What is needed is an exact copy of the lines from the start of the records below through the line with "move: despertador (2nd", without the pictures.

** Listed records follows **

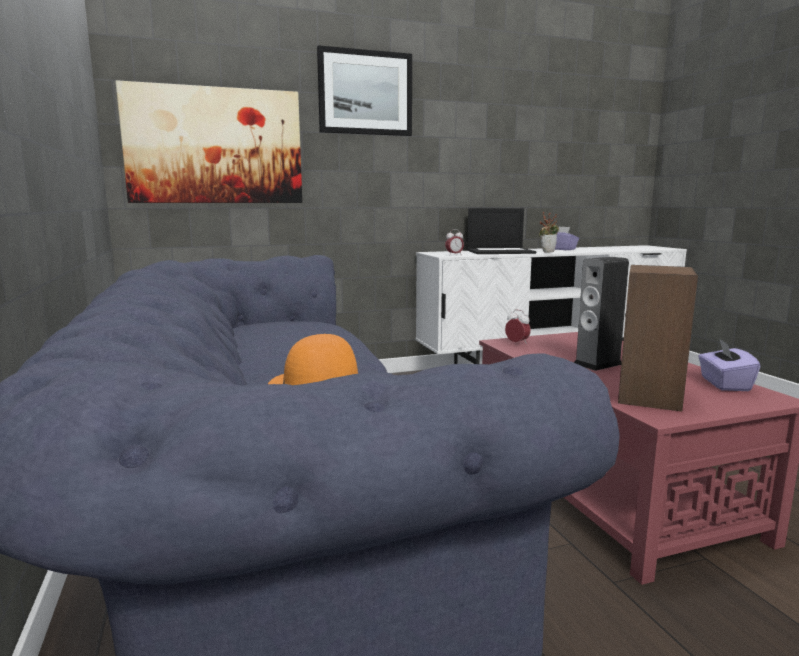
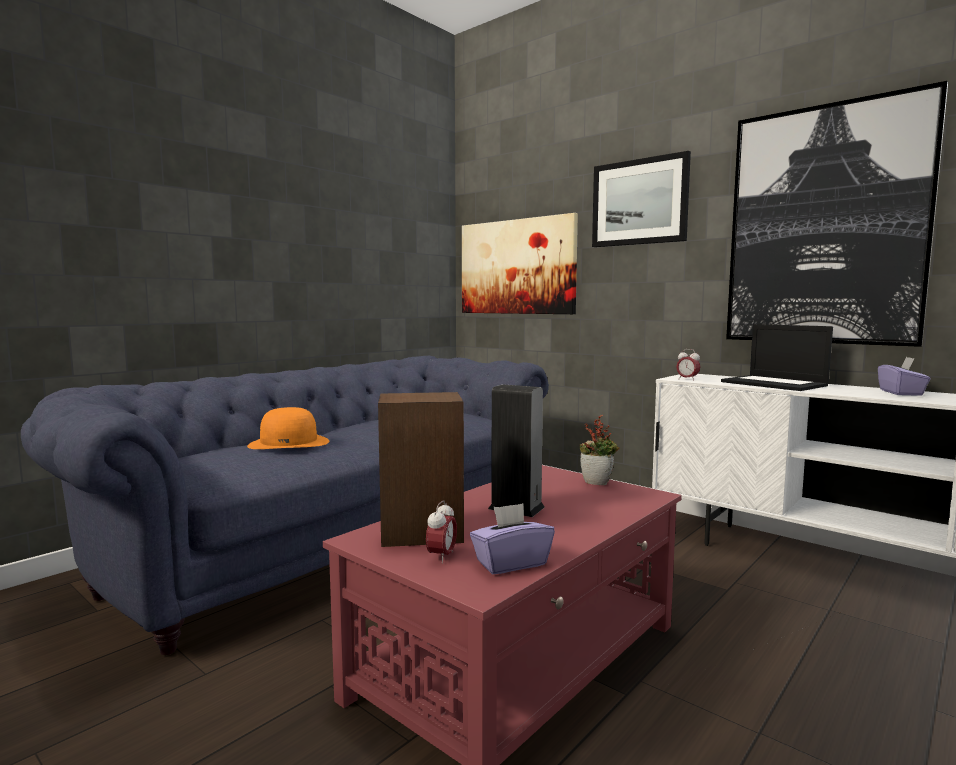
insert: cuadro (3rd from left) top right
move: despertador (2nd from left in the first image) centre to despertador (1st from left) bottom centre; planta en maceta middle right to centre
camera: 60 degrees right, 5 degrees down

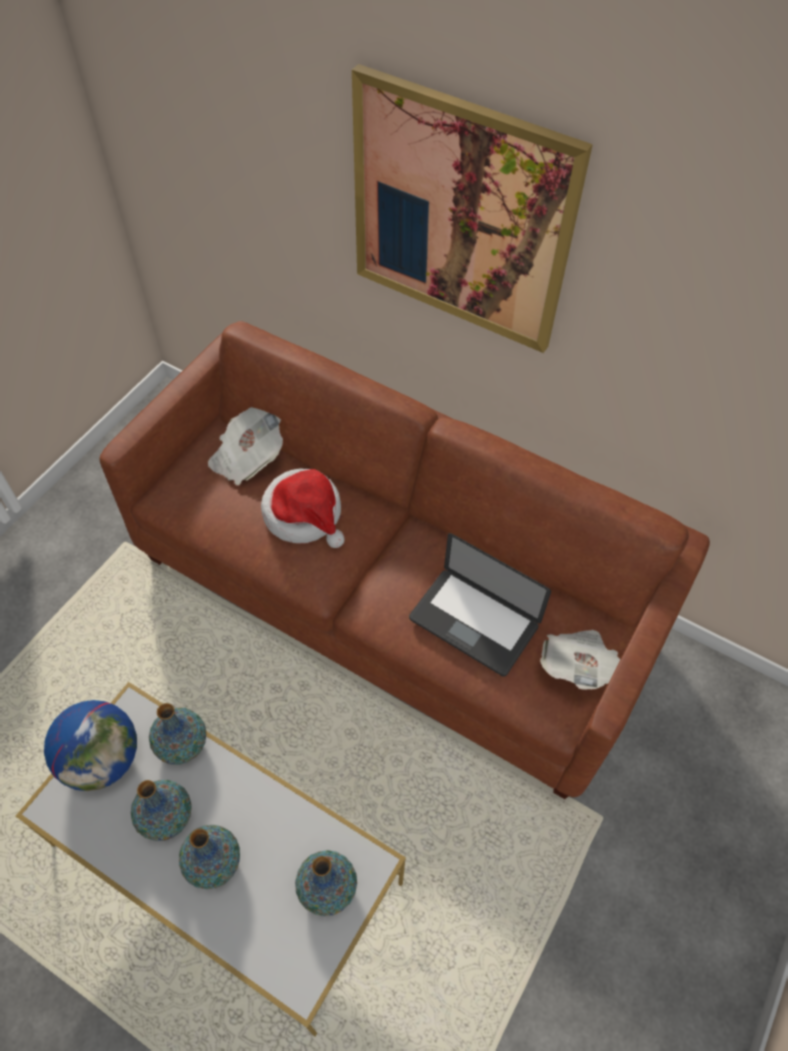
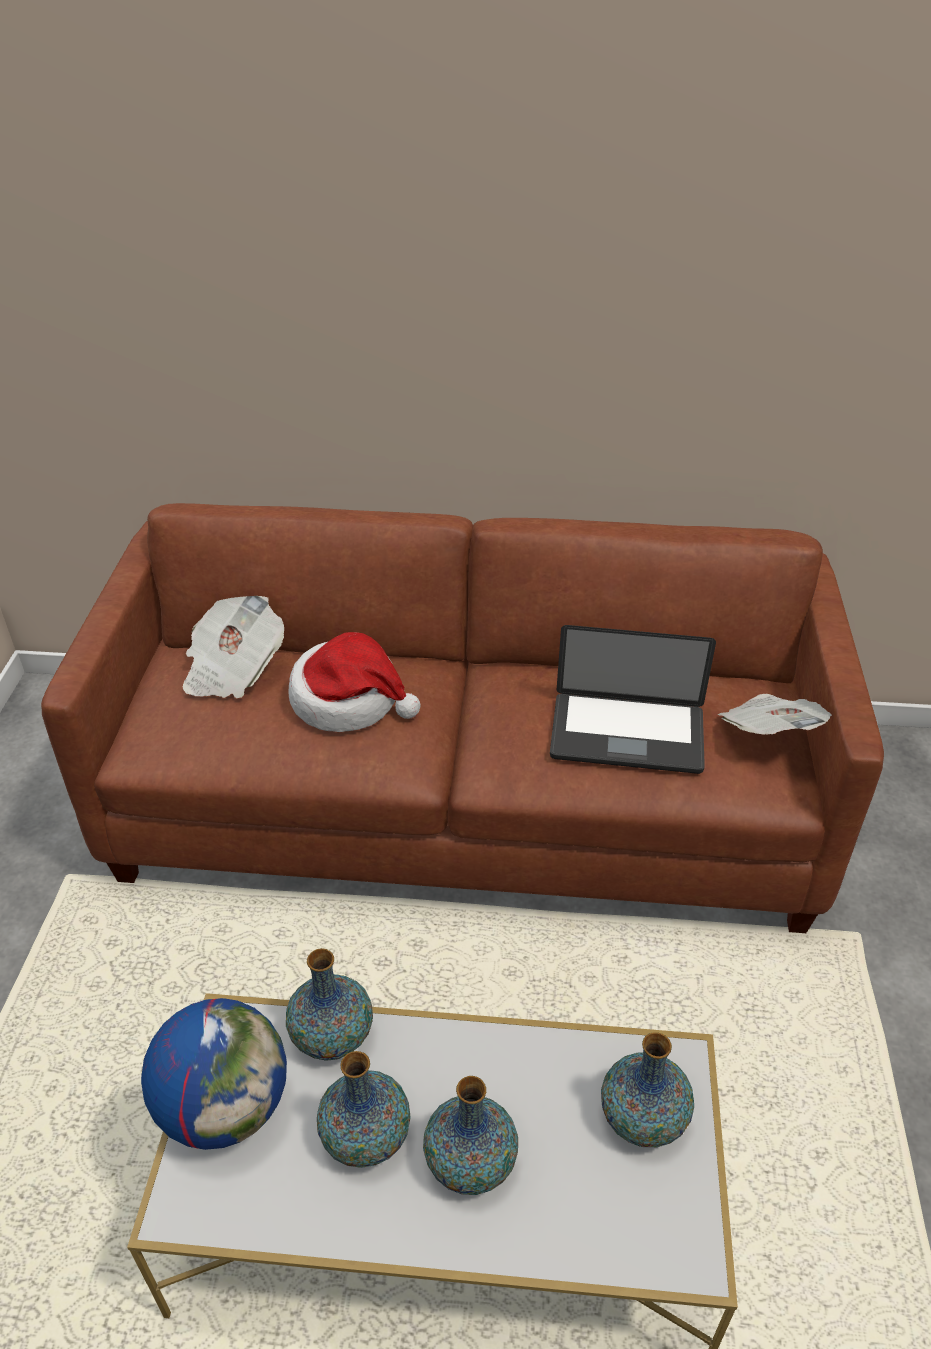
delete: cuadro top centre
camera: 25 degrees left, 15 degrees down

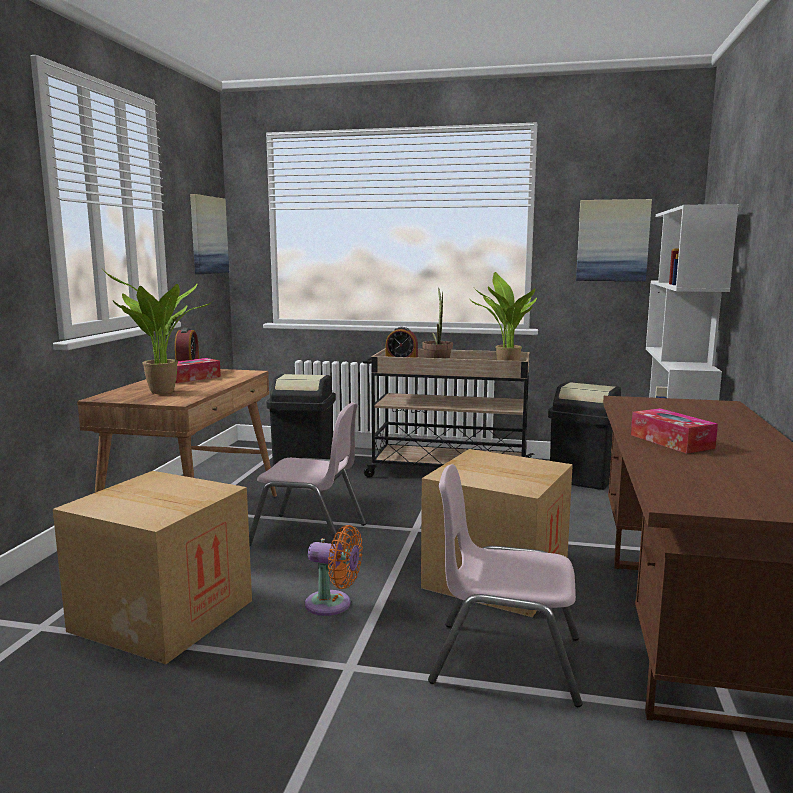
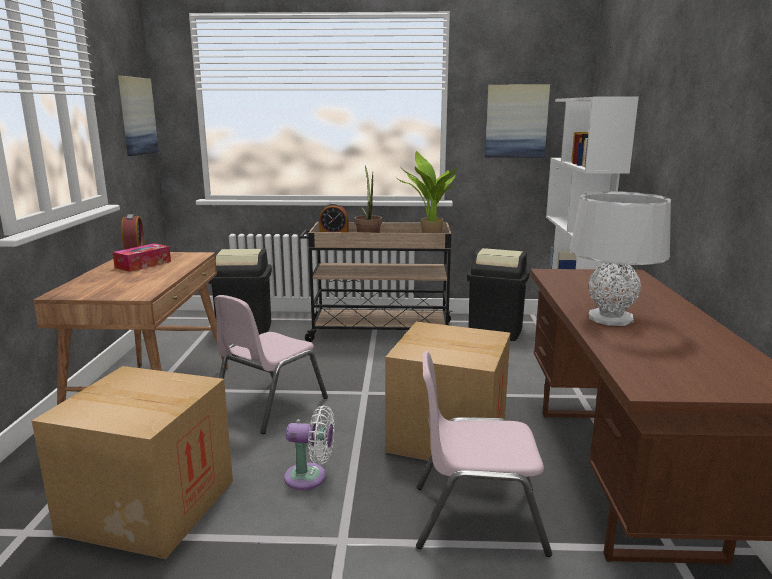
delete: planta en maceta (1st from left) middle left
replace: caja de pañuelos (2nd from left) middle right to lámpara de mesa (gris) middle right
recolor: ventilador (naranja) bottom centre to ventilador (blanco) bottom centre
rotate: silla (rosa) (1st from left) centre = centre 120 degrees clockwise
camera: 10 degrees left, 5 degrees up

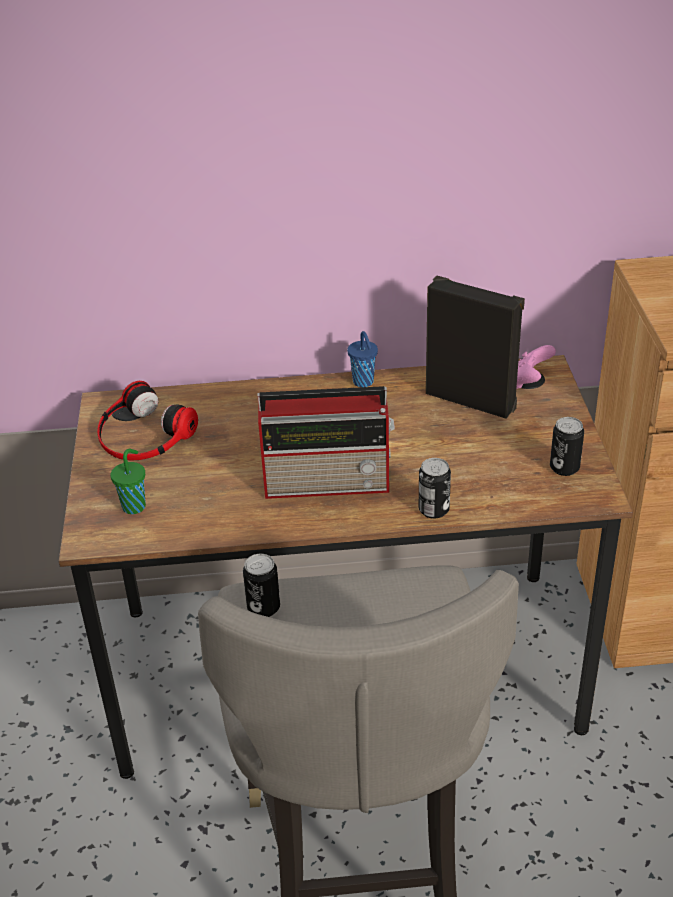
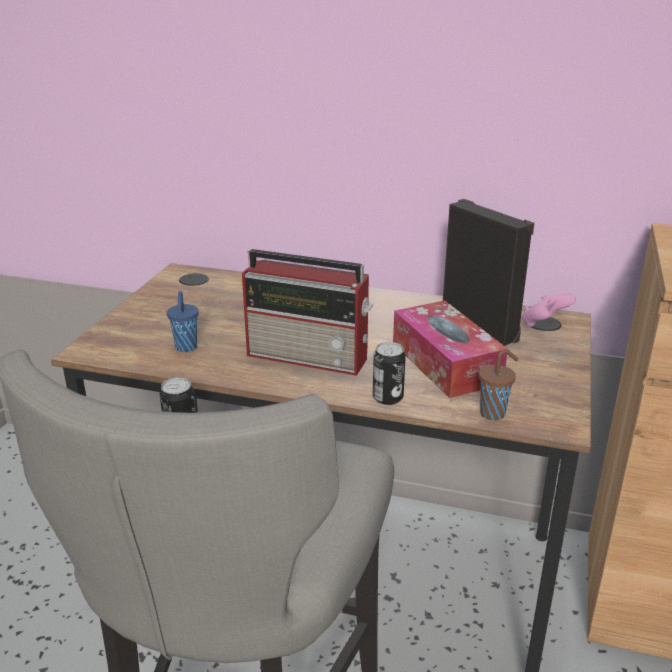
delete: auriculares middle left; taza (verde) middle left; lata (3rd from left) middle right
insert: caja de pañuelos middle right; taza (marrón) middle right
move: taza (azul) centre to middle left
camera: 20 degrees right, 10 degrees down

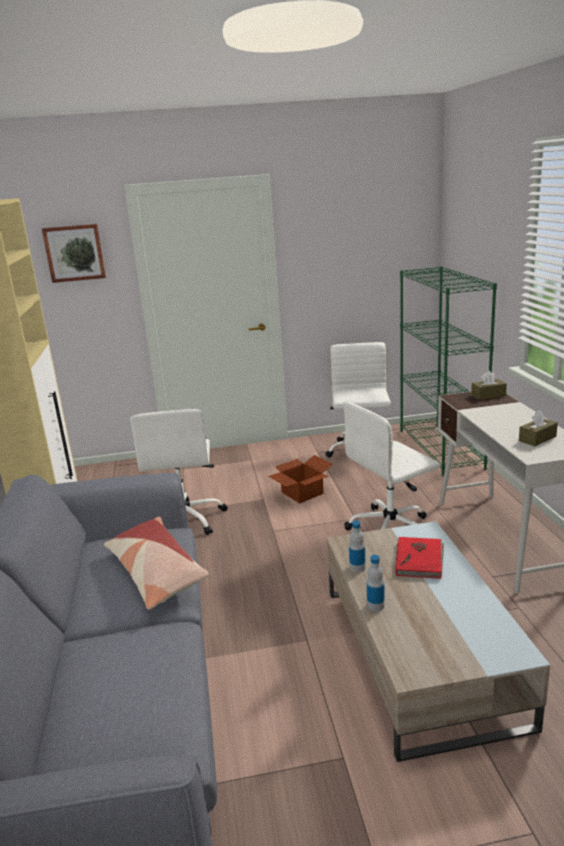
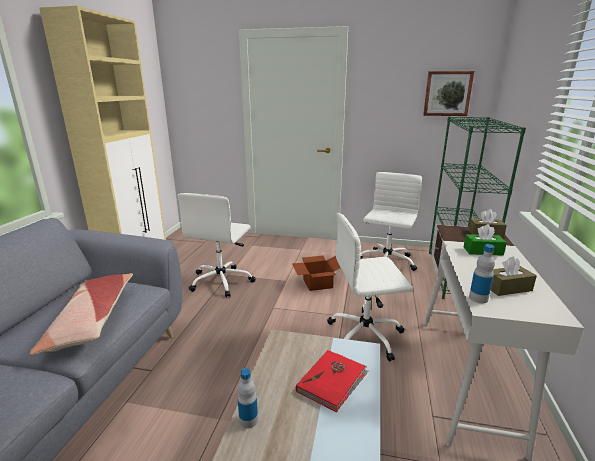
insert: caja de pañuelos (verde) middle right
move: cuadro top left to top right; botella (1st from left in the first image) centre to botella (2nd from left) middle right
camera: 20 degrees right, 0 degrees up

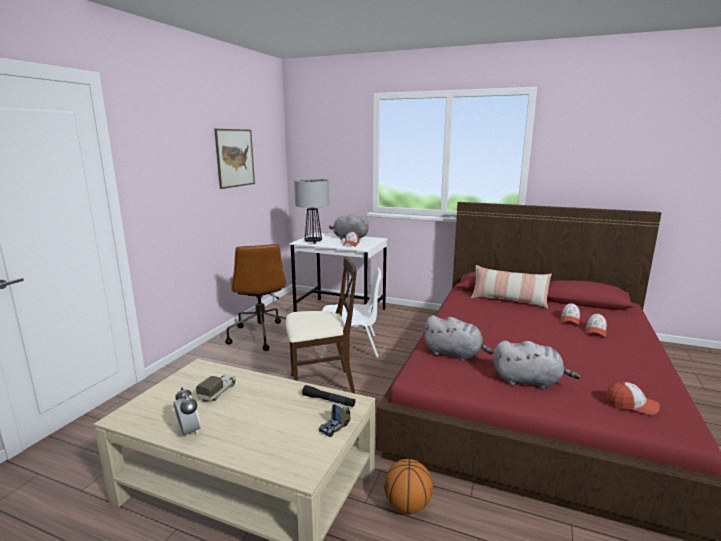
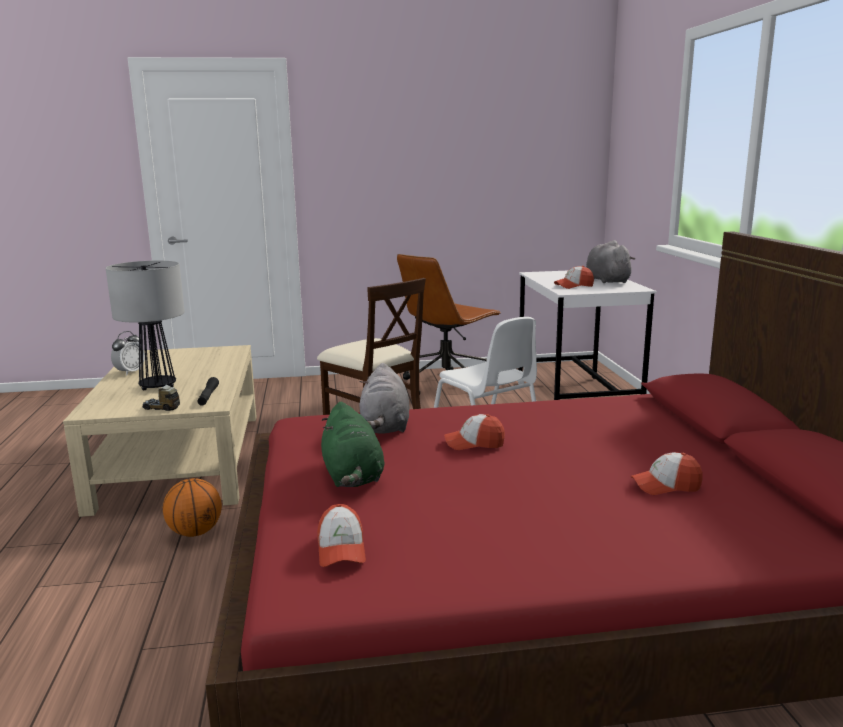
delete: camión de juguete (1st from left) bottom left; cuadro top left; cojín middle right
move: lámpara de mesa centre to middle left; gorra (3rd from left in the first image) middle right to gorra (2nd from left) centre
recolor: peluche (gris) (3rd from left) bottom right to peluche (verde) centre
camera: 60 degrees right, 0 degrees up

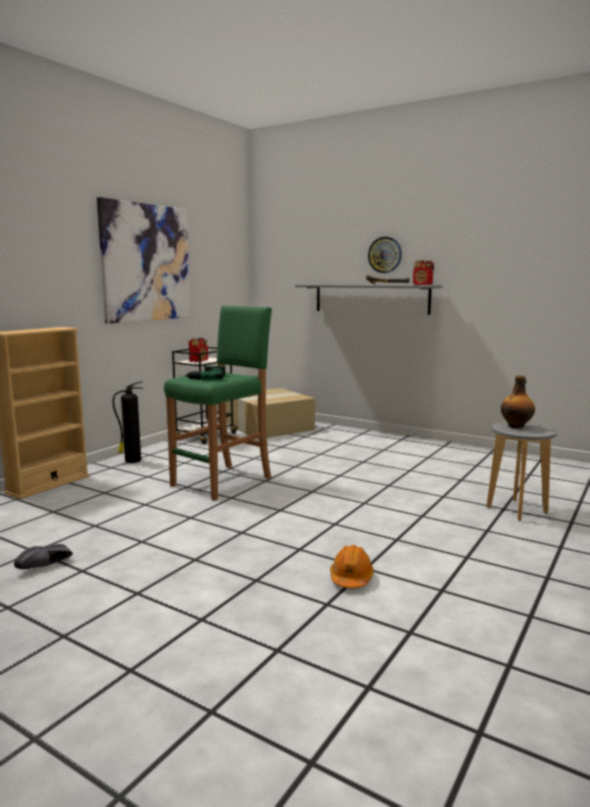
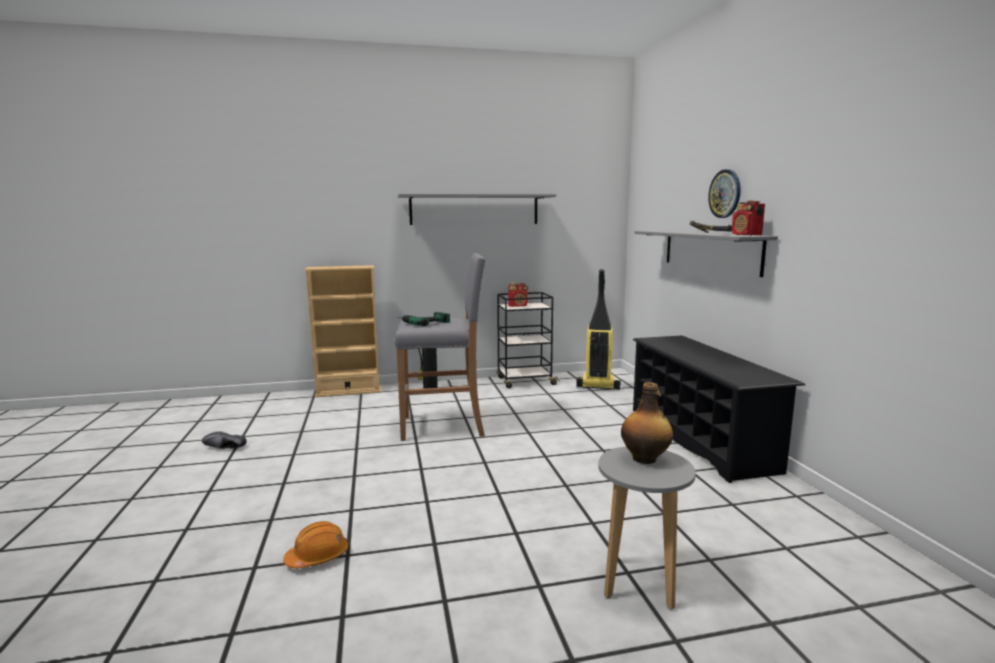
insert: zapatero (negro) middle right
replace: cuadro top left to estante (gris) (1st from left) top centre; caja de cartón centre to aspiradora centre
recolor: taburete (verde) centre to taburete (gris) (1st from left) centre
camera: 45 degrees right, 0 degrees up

** End of Listed records **

**Reply to the task**
insert: cuadro (3rd from left) top right
move: despertador (2nd from left in the first image) centre to despertador (1st from left) bottom centre; planta en maceta middle right to centre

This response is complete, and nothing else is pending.